Years ago, I was having a date night with my boyfriend at a restaurant (Thai Market on Amsterdam Avenue if you really want to set the scene). Because it was warm, all the doors were opened to the sidewalk. We were in the middle of dinner when someone approached us with individual, single-stem red roses: he was going around all the tables with couples and trying to sell the roses to the men. My boyfriend didn’t buy one for me though he declined very politely–and his gentle and naturally kind manner of being in these types of situations always really won me over. Still, I immediately felt really, really bad for the man. I felt his pain trying to make a living while everyone is just having a good time. I worried for him.
And then I simultaneously felt self-reproach for feeling empathy. At the time I was very closely in daily contact with some people who, in that situation, would have felt at worst, disgust (‘why are you interrupting my dinner? you filthy nobody’) and at best, utter indifference. Significantly, these people were more powerful than I was and *seemed to enjoy themselves* a lot more. I took it as a sign that in order to make your way in life (or at least in NYC), you have to be more like that. So my next thought was, ‘Stop worrying so much about other people and focus on saving yourself!’
So much for that plan: the other day I felt that same pain when I was on the subway, and saw the door close on someone. It’s not my business that this stranger didn’t get on the train but for a second I felt equally as bad for him, as I would have for myself in his shoes. And it’s like that way seeing a restaurant owner in an empty restaurant, or a picture of an animal at a shelter…until you feel bombarded. Does this ever happen to you?
If so, it might be an indication that you have weak emotional boundaries. Though “weak” is a word with negative connotations, having weak emotional boundaries (okay, let’s say fluid) isn’t always a bad thing. At its best, it allows you to connect with people easily and/or very deeply. You live a richer life for finding meaning in not just deeper, intimate relationships, but also more fleeting interactions with other human beings. Plus, you get amazing art appreciation experience (crying uncontrollably while reading a book, seeing a work of art, or watching a movie? Check, check, check).
But weak emotional boundaries also make you more susceptible to outside triggers. It may tie you up in unhealthy, codependent relationships, or add guilt and emotional baggage you don’t need. Some signs that you might need to strengthen your emotional boundaries:
– You get very wrapped up in drama with family or friends. You either love them but they still drive you crazy, or you hate them and you still can’t get away from it.
– You often feel like you’re the one who is doing and giving everything. But when you try to set boundaries, you feel guilty.

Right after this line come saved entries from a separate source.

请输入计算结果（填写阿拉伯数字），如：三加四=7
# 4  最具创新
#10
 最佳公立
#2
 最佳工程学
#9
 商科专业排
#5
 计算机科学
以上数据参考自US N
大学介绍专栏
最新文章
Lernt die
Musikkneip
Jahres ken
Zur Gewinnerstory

– You prioritize other people’s needs above your own until you’re so drained, you end up in tears.
– You let other people’s opinions affect you a lot, whether it’s strangers, acquaintances, close friends, people you actually dislike, or family members. Even some objectively small thing not meant to be a put-down can make you feel dejected.
– You don’t want to burden others or seem selfish, but sometimes feel resentful when, as a result, others see you as low-maintenance or not very demanding.
– You become attached to people (romantic or otherwise) to the point that you become extremely vulnerable.
– Other people’s sorrows (including strangers and animals) affect you. A lot.
– You sometimes think you “care too much” for your own good.
If you said yes to these, it’s time to create nice strong emotional boundaries! Here are some reminders next time you feel attacked by external forces.
1. Your feelings are as valuable and valid as anyone else’s: It’s easy for super-empathetic people to think, “well, I know Jill would feel bad if I said no, so I’ll do it even though I really don’t want to.” While this might seem like a “nobler” path, it puts Jill’s feelings above your own. An important question to ask in this situation: Would Jill ever put *your* feelings above her own? If the answer is No, then why are you valuing her emotions rather than taking care of your own?
2. Draw the line: With drama- and headache-inducing people in your life, be firm about what your boundaries are. Say your parents are going through a difficult time and your mom calls you every night to unload–for an hour. You could say, “Mom, I know you need me right now and I do want to help. But these conversations are going around in circles, and even though I’m older now, *I* need *you* too. Is there anyway we can put off this particular discussion until I see you in person?” Sometimes you do need to remind people that you have your own needs, no matter what is going on in their lives.
3. Carve out a sacred personal space: Boundaries can come in different forms: time (your “me time”), place (your own room, corner, desk), or activity (no one is allowed to interrupt when you’re writing or on the mat!). This is your place to feel for yourself. When within this “space,” refuse to get sucked into feeling bad because of other people. If you really focus on finding your true feelings without any external influence, you will be surprised by the sense of freedom.
4. Be pragmatic about your empathy: Empathy has power to do great things. Having said that, you are not responsible for everything and everyone’s happiness. It’s overwhelming, and also doesn’t really accomplish anything. So instead of crying uncontrollably while on Petfinder.com for hours at a time (uh, guilty), put your empathy to good use by becoming vegan, adopting or fostering an animal, etc. Focus on doing good where you can affect change.
Anyone else have any experience dealing with weak emotional boundaries? Or perhaps you have the opposite problem of holding back? Please share!